Aims and Objectives: Accumulating data indicate that Natural Killer (NK) cells play an important role in shaping adaptive immunity. Our group has demonstrated an enrichment of activated CD56bright NK cells expressing the TNF-related apoptosis-inducing ligand (TRAIL) in the HBV-infected liver and identified a role for natural killer (NK) cells in amplifying liver damage through the TRAIL pathway (Dunn JEM 2007). Recent studies and preliminary data have highlighted the potential for NK cells to delete autologous T cells when T cell activation overrides the physiological protection against this. We postulate that activated HBV-specific T cells become susceptible to deletion by pathogenic intrahepatic NK cells in the setting of the inflamed HBV-infected liver. NK cell-mediated killing could thereby constitute a novel mechanism contributing to the profound virus-specific T cell depletion in chronic HBV infection. We aim to investigate whether NK and virus-specific T cells upregulate the appropriate receptor-ligand pairs to allow NK cell-mediated T cell deletion in active HBV infection.

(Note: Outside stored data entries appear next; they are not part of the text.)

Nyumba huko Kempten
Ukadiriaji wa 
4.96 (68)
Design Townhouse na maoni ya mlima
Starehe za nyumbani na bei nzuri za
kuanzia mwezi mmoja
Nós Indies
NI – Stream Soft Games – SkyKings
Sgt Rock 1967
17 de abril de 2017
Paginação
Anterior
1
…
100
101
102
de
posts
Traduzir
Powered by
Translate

Design and Methodology: We will concentrate on TRAIL and NKG2D as potential pathways of deletion and assess the level of expression of NK and T death receptor-ligand pairs according to disease activity. Using surplus tissue from diagnostic liver biopsies or explants, we will investigate whether there is enhanced expression of death receptor-ligand pairs in the intrahepatic compared to the peripheral compartment. Functional experiments with blocking antibodies and NK cell depletion will allow us to determine the capacity of NK cells to kill autologous virus-specific T cells from patients with different disease profiles, and to investigate whether HBV-specific T cells are more susceptible than T cells of other specificities in the same patients. A longitudinal sub-study of patients commencing antiviral therapy will examine its potential to reverse any pathogenic NK-T cell interactions.

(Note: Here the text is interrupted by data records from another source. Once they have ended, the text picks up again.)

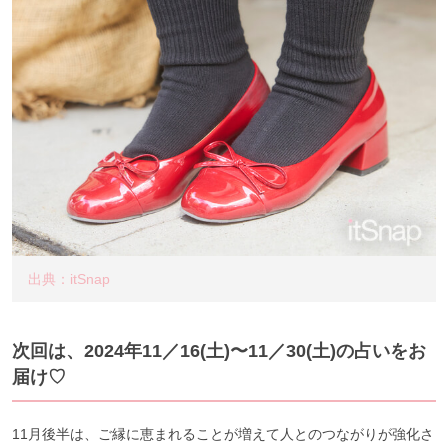
出典：itSnap
次回は、2024年11／16
(土
)〜11／30(土
)の占いをお
届け♡
11月後半は、ご縁に恵まれることが増えて人とのつながりが強化さ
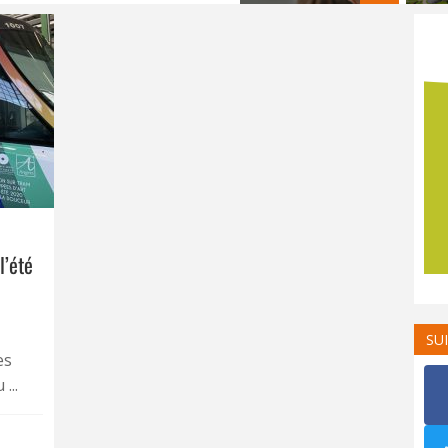
l’été
SU
es
...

Scientific and medical opportunities: Chronic infection with HBV causes cirrhosis and hepatocellular carcinoma, remaining one of the top ten causes of mortality worldwide. This work could lead to the development of agents to block pathogenic NK cell interactions at the time of therapeutic vaccination, enabling reconstitution of sustained virus-specific T cell responses whilst limiting liver damage. Insights from this study of NK cells in chronic HBV infection could be applied to other hepatotropic pathogens (HCV, malaria) and tumours and will extend knowledge of innate-adaptive immune interactions.